## TASK DATA
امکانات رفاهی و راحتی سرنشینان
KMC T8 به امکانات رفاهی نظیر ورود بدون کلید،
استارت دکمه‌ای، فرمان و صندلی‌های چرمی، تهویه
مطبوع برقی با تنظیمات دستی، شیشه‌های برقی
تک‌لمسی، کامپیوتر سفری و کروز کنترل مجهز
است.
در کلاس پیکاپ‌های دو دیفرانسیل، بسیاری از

--

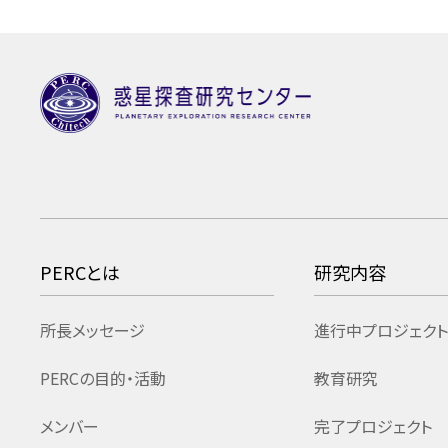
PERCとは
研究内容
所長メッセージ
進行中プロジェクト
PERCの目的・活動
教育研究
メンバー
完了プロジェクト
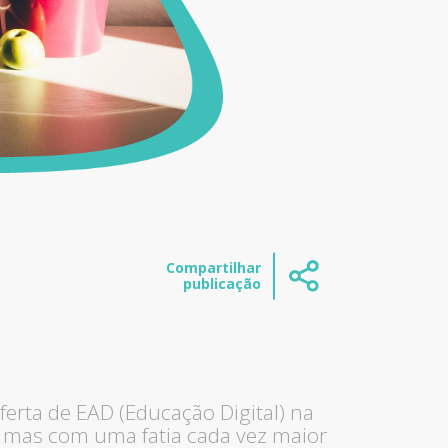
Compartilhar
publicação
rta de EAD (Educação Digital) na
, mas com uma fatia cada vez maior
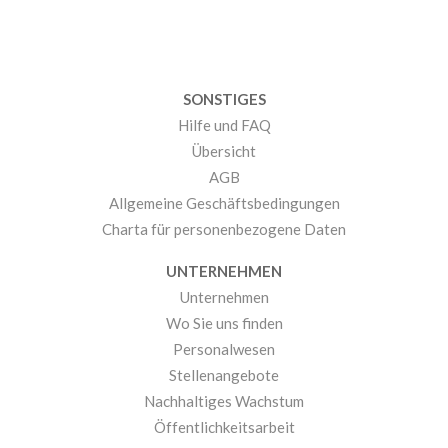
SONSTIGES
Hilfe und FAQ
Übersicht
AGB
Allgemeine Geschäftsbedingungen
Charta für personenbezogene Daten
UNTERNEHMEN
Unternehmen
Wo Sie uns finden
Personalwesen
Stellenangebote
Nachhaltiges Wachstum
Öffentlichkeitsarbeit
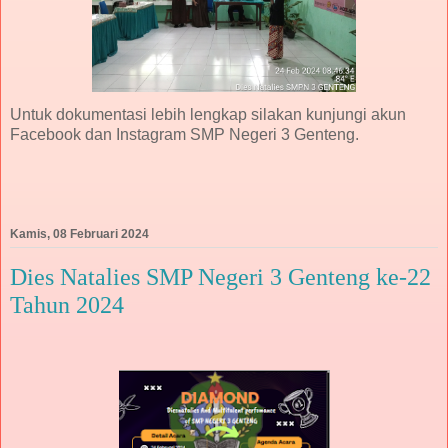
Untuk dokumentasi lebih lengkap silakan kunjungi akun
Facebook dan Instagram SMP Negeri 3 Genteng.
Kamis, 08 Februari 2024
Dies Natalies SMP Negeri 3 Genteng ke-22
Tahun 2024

## WHAT THIS TASK INVOLVES
Render the text from the line with "امکانات رفاهی و راحتی سرنشینان" to the line with "در کلاس پیکاپ‌های دو دیفرانسیل، بسیاری از", both included, as a JSON list of strings with one string per line and no blank lines.

## RESULT OF THIS EXERCISE
[
  "امکانات رفاهی و راحتی سرنشینان",
  "KMC T8 به امکانات رفاهی نظیر ورود بدون کلید،",
  "استارت دکمه‌ای، فرمان و صندلی‌های چرمی، تهویه",
  "مطبوع برقی با تنظیمات دستی، شیشه‌های برقی",
  "تک‌لمسی، کامپیوتر سفری و کروز کنترل مجهز",
  "است.",
  "در کلاس پیکاپ‌های دو دیفرانسیل، بسیاری از"
]